• _Set problem 1_
In the text on limit problems below, what should you try first when plugging in gives 0/0?

• _Text to read_
• • • •

## 3 Common Limit Problems You Must Know How to Solve

Are you having trouble solving Calculus limit problems, even though you understand the concept? In this post we explain three approaches you’ll use again and again, especially in problems where you initially get “0/0.”

**Update:**We now have

*much*more interactive ways for you to learn about the foundational concept of Limits, making heavy use of interactive Desmos graphing calculators so you can work with these ideas for yourself, and develop your problem solving skills step-by-step. Please visit our Limits Chapter to

*really*get this material down for yourself.

It’s all free, and waiting for you! (Why? Just because we’re educators who believe you deserve the chance to develop a better understanding of Calculus for yourself, and so we’re aiming to provide that. We hope you’ll take advantage!)

### I. Factoring

$$\lim_{x \to 4}\dfrac{x^2 – 16}{x-4} = ?$$

If you just plug in $x = 4$, you find

$$

\lim_{x \to 4}\dfrac{x^2 – 16}{x-4} = \dfrac{16 – 16}{4-4} = \dfrac{“0”}{0}

$$

**When you get $\dfrac{“0”}{0}$, the first thing you should try is factoring the numerator or the denominator.**

Continuing with our example, let’s factor the numerator:

\begin{align*}

\lim_{x \to 4}\dfrac{x^2 – 16}{x-4} &= \lim_{x \to 4}\dfrac{(x+4)(x-4)}{x-4} \\ \\

&= \lim_{x \to 4}\dfrac{(x+4)\cancel{(x-4)}}{\cancel{x-4}} \\ \\

&= \lim_{x \to 4}[x + 4] \\ \\

&= 8 \quad \cmark

\end{align*}

We *guarantee* that if you can factor the numerator or the denominator, the problematic “0” term in the denominator will cancel like it did here. At that point, you can just plug in for *x*, and be done.

• • • •

• _Provided entries_
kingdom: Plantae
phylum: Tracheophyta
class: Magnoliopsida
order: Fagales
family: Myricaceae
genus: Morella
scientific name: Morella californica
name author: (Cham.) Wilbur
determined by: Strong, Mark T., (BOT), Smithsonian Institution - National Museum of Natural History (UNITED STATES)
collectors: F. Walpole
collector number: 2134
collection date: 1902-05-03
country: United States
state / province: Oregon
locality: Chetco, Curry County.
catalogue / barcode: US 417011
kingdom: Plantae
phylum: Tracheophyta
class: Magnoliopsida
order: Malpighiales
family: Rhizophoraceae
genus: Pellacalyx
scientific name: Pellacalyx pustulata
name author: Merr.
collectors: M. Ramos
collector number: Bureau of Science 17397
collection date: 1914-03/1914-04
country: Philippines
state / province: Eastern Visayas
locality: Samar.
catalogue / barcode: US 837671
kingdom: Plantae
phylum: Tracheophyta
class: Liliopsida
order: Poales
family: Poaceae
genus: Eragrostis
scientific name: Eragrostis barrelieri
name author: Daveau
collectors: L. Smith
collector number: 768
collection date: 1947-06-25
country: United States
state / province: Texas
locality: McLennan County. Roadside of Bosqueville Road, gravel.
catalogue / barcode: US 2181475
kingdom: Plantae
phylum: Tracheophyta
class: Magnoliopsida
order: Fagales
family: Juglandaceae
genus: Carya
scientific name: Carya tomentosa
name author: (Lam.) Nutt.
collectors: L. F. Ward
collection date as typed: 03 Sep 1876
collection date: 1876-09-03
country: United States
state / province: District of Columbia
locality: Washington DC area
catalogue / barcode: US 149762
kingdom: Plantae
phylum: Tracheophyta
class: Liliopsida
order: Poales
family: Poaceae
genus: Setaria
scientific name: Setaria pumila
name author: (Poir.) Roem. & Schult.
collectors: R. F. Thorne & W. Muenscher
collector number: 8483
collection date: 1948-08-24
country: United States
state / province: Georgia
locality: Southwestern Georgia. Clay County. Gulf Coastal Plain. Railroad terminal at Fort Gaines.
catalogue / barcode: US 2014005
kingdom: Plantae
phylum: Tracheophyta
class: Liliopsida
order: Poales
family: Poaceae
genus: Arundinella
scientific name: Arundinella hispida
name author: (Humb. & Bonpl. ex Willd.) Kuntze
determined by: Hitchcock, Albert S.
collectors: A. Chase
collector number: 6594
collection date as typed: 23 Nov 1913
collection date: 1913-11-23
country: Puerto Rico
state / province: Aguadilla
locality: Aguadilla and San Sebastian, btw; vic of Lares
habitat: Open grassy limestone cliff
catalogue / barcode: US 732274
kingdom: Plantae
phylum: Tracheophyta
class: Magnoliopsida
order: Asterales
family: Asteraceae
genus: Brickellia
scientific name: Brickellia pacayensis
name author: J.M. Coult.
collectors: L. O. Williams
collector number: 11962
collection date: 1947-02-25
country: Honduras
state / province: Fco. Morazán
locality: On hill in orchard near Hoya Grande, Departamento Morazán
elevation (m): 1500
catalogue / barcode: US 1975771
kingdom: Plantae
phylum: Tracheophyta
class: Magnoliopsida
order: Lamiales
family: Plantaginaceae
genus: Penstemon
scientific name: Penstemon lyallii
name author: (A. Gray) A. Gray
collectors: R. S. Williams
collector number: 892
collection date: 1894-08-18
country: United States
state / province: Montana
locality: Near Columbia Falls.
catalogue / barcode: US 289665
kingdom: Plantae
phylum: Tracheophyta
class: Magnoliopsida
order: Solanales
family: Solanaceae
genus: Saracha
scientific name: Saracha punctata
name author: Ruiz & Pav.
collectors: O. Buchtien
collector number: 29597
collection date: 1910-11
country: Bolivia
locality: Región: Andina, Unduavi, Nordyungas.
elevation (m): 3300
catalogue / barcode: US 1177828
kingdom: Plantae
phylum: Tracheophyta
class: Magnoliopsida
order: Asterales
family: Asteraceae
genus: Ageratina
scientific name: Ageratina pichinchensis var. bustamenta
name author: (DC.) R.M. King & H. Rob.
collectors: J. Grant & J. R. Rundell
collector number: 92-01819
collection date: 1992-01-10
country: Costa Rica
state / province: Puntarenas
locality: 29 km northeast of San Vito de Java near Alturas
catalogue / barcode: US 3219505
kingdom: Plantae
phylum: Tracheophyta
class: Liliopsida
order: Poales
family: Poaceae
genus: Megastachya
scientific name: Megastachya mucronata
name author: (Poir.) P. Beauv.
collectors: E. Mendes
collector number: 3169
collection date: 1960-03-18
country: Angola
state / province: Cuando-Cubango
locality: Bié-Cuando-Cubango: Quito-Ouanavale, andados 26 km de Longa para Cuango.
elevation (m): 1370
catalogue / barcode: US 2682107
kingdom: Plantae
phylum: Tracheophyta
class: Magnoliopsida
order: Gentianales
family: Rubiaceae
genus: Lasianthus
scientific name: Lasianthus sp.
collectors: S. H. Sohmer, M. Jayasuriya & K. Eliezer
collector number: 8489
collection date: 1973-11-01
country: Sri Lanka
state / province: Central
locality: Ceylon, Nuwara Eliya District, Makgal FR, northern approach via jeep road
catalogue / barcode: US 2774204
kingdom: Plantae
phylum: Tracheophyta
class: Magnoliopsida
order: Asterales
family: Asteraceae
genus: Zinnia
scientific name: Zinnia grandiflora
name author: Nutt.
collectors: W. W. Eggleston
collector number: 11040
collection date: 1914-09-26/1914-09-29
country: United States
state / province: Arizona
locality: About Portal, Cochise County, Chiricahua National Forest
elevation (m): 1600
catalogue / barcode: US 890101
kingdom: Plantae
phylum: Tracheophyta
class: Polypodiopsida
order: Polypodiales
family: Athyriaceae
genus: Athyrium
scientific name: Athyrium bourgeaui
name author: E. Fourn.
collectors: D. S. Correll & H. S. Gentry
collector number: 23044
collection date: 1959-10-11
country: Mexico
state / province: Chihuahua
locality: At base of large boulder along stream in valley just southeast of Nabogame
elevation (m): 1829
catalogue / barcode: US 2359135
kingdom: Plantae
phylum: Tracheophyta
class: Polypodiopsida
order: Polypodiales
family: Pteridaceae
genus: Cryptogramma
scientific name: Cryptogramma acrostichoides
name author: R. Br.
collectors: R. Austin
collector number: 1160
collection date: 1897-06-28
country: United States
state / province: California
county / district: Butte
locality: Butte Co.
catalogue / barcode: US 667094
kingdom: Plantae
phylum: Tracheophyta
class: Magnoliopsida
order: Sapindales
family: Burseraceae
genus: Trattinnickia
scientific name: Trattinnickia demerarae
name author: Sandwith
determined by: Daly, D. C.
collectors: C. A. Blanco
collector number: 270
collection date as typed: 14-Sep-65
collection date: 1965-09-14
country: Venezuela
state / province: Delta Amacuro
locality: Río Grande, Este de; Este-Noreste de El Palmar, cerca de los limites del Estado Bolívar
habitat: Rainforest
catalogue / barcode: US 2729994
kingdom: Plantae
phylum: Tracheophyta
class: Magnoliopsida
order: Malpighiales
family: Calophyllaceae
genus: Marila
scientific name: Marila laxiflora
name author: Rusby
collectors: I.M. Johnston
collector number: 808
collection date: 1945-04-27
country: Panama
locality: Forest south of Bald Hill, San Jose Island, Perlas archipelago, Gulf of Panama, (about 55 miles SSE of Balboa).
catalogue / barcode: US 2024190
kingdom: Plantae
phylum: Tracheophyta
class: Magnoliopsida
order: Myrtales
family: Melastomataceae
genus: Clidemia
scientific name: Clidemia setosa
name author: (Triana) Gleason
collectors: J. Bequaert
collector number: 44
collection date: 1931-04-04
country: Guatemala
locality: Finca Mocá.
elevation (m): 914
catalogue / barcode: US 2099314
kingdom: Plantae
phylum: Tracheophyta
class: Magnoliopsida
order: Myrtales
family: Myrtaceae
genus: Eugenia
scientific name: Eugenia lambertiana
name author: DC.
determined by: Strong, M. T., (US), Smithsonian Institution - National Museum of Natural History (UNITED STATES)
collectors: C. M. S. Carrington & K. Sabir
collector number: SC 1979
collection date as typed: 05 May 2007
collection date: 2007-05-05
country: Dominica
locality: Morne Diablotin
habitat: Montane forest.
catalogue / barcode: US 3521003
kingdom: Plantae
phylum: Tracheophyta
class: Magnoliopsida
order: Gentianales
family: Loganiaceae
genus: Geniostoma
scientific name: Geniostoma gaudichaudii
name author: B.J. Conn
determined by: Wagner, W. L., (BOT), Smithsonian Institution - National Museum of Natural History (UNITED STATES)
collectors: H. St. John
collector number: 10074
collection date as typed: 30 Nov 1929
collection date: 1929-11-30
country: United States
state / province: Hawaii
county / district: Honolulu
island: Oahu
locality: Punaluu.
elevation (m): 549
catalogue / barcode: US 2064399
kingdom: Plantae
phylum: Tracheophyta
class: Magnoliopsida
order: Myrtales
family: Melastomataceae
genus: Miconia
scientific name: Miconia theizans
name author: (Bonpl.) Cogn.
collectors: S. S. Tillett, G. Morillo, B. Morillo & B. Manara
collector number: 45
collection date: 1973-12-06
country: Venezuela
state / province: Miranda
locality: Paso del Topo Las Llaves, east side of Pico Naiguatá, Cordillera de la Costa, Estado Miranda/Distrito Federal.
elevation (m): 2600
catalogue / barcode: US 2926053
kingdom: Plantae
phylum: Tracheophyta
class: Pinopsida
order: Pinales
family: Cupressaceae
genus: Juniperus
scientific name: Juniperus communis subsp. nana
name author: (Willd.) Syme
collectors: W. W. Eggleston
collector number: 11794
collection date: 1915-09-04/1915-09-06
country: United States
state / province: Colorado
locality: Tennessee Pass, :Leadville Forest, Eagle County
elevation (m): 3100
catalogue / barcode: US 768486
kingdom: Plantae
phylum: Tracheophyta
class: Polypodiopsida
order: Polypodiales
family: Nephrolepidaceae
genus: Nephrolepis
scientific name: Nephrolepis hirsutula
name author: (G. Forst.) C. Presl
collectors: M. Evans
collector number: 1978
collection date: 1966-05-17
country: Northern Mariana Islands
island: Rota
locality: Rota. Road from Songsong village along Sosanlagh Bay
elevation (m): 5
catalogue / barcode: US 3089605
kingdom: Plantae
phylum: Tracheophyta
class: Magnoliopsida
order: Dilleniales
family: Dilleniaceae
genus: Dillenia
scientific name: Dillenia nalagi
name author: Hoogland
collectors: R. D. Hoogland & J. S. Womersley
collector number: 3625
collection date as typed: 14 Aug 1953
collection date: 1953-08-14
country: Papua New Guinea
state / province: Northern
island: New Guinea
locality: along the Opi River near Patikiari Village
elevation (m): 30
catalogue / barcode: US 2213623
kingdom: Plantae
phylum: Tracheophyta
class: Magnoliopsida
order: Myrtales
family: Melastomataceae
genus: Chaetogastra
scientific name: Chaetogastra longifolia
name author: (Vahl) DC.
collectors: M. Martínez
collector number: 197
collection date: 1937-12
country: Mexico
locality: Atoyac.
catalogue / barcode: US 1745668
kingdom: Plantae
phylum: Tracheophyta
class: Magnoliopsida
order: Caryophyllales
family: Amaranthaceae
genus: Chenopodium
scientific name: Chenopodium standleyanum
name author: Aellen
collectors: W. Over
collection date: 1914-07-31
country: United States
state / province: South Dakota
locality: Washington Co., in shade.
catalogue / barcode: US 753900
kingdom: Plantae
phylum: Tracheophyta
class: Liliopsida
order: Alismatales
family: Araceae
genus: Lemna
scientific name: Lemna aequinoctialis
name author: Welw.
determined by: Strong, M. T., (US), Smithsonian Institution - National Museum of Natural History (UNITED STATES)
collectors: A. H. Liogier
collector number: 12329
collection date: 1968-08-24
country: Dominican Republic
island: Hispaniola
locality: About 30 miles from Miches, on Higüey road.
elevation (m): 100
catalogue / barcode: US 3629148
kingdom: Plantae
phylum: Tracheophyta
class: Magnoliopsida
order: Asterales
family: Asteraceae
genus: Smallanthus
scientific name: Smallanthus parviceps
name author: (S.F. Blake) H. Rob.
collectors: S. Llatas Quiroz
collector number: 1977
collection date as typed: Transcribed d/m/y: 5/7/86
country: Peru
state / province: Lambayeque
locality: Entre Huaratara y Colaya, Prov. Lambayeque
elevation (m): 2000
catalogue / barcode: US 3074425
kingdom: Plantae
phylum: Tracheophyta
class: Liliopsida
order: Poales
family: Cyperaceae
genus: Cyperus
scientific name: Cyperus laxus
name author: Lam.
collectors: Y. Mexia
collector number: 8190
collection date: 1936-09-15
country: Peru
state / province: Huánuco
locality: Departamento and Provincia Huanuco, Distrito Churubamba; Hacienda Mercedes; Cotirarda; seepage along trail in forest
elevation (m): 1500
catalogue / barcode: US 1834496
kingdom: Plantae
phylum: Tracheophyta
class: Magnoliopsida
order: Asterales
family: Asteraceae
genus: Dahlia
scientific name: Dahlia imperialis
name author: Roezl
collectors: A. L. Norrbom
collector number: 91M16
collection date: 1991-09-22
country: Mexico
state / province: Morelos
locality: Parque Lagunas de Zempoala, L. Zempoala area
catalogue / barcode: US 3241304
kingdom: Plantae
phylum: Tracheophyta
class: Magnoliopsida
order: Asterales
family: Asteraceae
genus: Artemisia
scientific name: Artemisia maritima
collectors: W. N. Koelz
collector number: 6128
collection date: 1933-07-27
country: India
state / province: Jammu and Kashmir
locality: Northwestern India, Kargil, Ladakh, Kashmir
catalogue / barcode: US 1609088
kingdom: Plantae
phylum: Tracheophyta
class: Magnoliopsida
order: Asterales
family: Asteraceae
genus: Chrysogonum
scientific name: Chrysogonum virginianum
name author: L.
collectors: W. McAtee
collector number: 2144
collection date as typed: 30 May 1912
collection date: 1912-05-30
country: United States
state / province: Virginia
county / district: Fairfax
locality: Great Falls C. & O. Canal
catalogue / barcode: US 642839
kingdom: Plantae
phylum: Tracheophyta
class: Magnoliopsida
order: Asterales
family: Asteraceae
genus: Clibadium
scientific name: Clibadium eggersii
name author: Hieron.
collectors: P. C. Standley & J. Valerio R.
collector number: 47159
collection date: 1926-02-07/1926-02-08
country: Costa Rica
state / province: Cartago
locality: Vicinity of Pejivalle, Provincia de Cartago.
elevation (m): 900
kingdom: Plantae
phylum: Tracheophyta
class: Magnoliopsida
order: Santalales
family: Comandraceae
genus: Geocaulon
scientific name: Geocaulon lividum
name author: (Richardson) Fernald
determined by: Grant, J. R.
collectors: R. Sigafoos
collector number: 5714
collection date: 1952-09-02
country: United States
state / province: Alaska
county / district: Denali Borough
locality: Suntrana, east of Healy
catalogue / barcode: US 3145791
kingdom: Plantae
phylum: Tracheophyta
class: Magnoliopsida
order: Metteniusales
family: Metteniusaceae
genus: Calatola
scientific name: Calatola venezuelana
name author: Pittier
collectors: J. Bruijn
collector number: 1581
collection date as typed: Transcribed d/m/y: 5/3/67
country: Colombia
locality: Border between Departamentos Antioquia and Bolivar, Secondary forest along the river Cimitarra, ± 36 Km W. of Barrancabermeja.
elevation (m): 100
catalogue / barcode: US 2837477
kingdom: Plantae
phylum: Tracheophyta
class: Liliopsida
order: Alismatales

• • • •

• _Set problem 2_
Show every line of the records above that contains the string "History".

• _Correct answer 1_
Factoring the numerator or the denominator.

• _Correct answer 2_
determined by: Strong, Mark T., (BOT), Smithsonian Institution - National Museum of Natural History (UNITED STATES)
determined by: Strong, M. T., (US), Smithsonian Institution - National Museum of Natural History (UNITED STATES)
determined by: Wagner, W. L., (BOT), Smithsonian Institution - National Museum of Natural History (UNITED STATES)
determined by: Strong, M. T., (US), Smithsonian Institution - National Museum of Natural History (UNITED STATES)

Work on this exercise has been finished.